Wednesday, March 12, 2014
And Then There Were None
By sheer coincidence I watched two westerns recently that, while being very different from one another in many important ways, both happened to turn on the age-old plot strategy of establishing a group of characters in a dire situation, and then systematically whittling this group down to a lone scrappy party, whose survival functions both to crystallise a key thematic as well as to taper the narrative off with some degree of triumph. The history of this general premise in literature and genre cinema - my mind associates it most strongly with mystery in the former and horror in the latter - seems almost tied to the hip with the effect of suspense produced, but in the two westerns I watched, this wasn't really the case - events in both play out more as the logical outcome of dubious choices and suboptimal means. But it occurred to me in all of this that the western is a particularly apt canvas to play with this sort of approach: a more classically hermetic setting such as a mysterious old mansion or isolated island will inevitably plunge into a hotbed of hysteria and paranoia, whereas the expanse of the western landscape, loaded with eternal connotations, would seem to provide ample room for experimentation with throwing these dynamics into all sorts of relief.
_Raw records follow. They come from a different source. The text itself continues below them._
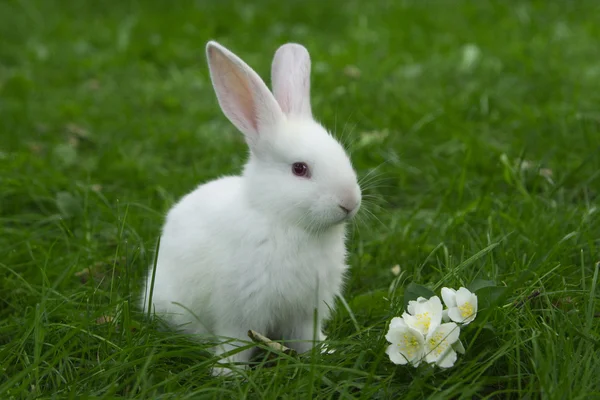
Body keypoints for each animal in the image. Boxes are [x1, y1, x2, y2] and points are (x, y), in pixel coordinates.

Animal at [142, 40, 360, 376]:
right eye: (299, 169)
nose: (350, 202)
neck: (283, 220)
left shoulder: (306, 312)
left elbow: (307, 338)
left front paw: (324, 354)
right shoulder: (239, 311)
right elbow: (235, 343)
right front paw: (229, 374)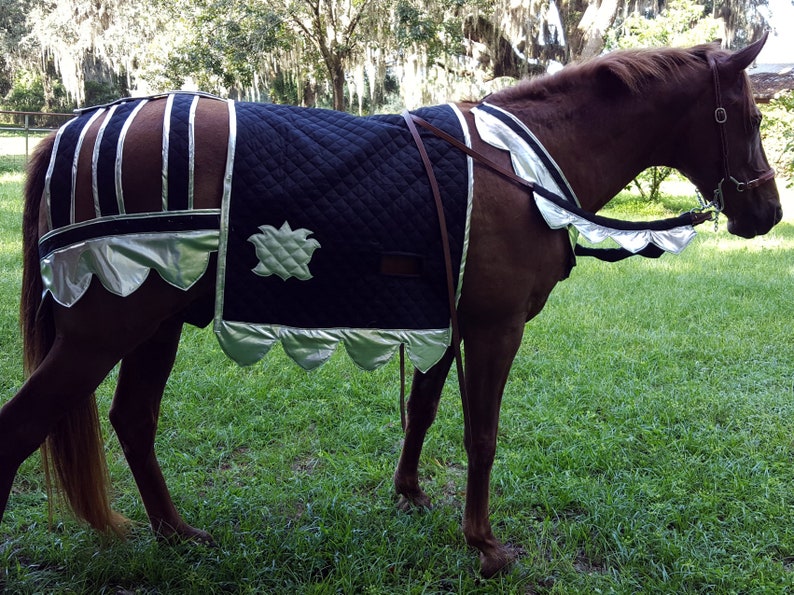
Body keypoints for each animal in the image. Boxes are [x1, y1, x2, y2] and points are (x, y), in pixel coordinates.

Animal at [0, 35, 781, 577]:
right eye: (746, 116)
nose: (769, 213)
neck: (524, 168)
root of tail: (68, 130)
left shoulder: (451, 323)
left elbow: (428, 410)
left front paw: (410, 493)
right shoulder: (494, 330)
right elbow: (481, 433)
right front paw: (483, 543)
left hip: (152, 323)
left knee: (133, 421)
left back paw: (177, 534)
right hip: (104, 330)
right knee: (24, 429)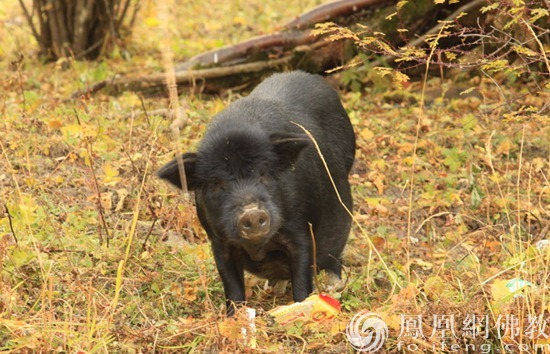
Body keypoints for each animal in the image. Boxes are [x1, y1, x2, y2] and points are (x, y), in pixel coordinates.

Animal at [158, 72, 358, 316]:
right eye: (216, 183)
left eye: (263, 173)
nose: (251, 212)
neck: (259, 248)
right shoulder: (219, 241)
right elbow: (232, 286)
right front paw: (233, 317)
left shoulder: (301, 229)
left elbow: (302, 278)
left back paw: (333, 286)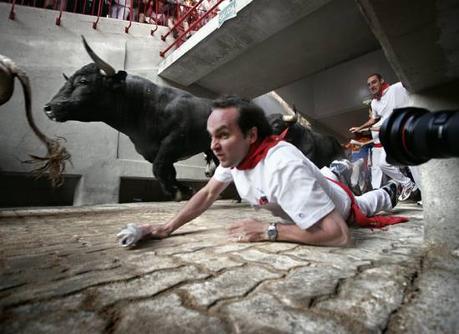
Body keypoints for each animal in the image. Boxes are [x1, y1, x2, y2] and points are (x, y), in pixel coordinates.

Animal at [45, 38, 217, 201]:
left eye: (83, 81)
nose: (48, 107)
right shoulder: (152, 152)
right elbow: (168, 172)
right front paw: (184, 190)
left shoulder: (173, 142)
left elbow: (159, 168)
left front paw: (177, 192)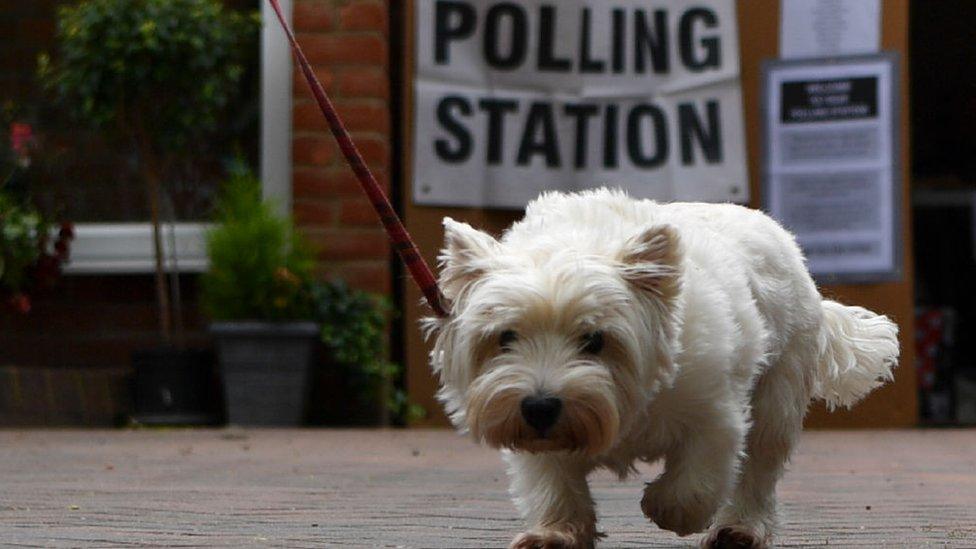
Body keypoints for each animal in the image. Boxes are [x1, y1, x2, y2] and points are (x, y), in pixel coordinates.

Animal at [424, 188, 896, 548]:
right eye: (505, 337)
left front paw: (667, 508)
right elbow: (552, 483)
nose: (540, 406)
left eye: (595, 339)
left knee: (761, 463)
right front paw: (554, 534)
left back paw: (740, 528)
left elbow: (696, 481)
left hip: (778, 390)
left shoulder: (714, 412)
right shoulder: (540, 440)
The first western I watched was Posse from Hell (1961), a late Universal-International production directed by Hitchcock collaborator Herbert Coleman. It's almost proto-Peckinpah in the forcefulness of its violence and in the grim complexities flirted with in Audie Murphy's loner posse leader, and this is one of those darker roles that makes good use of Murphy's troubled intensity and low boil menace, one of those roles that Universal unfortunately only began throwing at Audie in the latter half of his career. Coleman seems to be a curious case, having only two directed features to his name, the other also starring Audie and also made in 1961, a war film for Fox called Battle at Bloody Beach. The second western I watched was Thomas Arslan's latest, Gold (2013). It seems that a lot of critics don't know quite what to do with this one, and that's not surprising considering that, like his previous film In the Shadows (2010) it is a deeply serious piece of genre filmmaking beholden to a deeply alien sensibility. Speaking strictly of those two, the only ones I've seen from him, Arslan is like Siegel mixed with Dumont: a terse, dynamic formal craftsman on one layer, and on the other a neo-Bressonian that uses his flat affect to play with audience expectation and build inexorable moods with swift, discomforting actions. Perhaps the crime film, by its very nature (socially "on the fringes") absorbs eccentricity more easily than the western (historically "on the front lines"), and that this may partly explain why Gold hasn't quite stuck its landing the way Shadows did. But I sense a deep regard invested by Arslan in both films, and the occasional awkwardness of Gold feels productive to me, as though its confronting us with the challenge of reconciling its earnestness with the various lines of tradition that pass through it. (Contrary to some of the fine pieces written, I'm not sure how much interest Arslan has in turning anything "inside out".) In any case, both westerns are recommended, and In the Shadows is recommended twice - a stunning, extremely great film.